[Data for processing Boundary: Start]
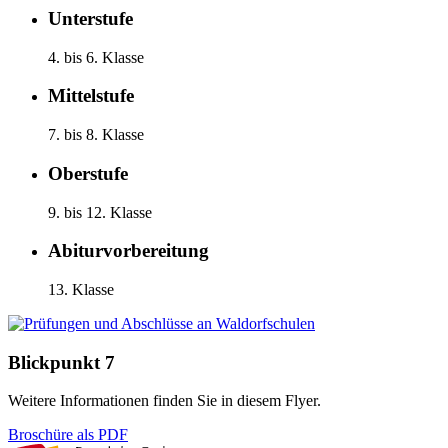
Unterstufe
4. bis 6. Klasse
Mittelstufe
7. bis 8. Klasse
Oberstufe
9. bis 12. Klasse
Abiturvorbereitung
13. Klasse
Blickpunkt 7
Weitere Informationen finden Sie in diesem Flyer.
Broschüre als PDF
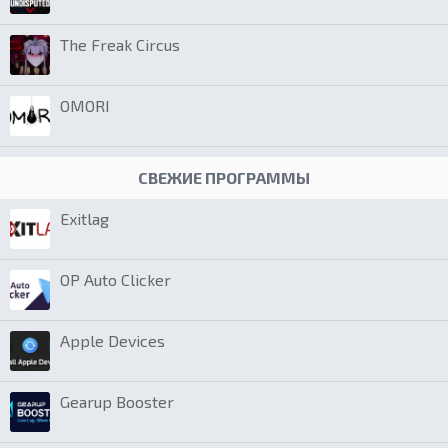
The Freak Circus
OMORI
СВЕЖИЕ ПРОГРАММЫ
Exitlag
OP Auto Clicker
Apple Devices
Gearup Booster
[Data for processing Boundary: End]
[Data for processing Boundary: Start]
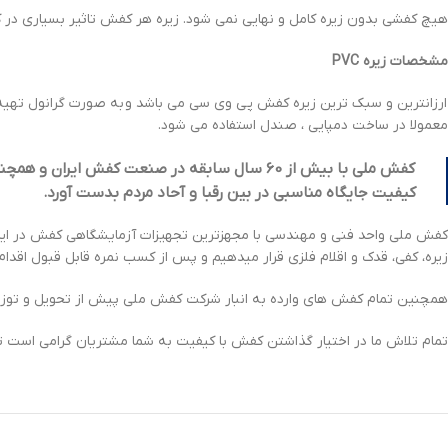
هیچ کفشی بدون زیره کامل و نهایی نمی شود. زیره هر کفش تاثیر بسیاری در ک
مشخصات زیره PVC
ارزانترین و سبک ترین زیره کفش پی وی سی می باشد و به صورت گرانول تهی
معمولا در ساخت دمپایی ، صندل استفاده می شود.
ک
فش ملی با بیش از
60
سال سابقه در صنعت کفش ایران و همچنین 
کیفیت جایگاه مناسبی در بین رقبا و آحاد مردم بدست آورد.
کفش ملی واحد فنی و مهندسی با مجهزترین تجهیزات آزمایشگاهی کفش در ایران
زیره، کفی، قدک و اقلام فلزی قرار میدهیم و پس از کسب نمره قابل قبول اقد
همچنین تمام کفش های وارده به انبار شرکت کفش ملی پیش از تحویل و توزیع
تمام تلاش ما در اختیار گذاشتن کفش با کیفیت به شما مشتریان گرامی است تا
[Data for processing Boundary: End]
Your answer must be the lines above from the one containing "زیره، کفی، قدک" to the one containing "تمام تلاش ما", both included, restated word for word.

● Answer below
زیره، کفی، قدک و اقلام فلزی قرار میدهیم و پس از کسب نمره قابل قبول اقد
همچنین تمام کفش های وارده به انبار شرکت کفش ملی پیش از تحویل و توزیع
تمام تلاش ما در اختیار گذاشتن کفش با کیفیت به شما مشتریان گرامی است تا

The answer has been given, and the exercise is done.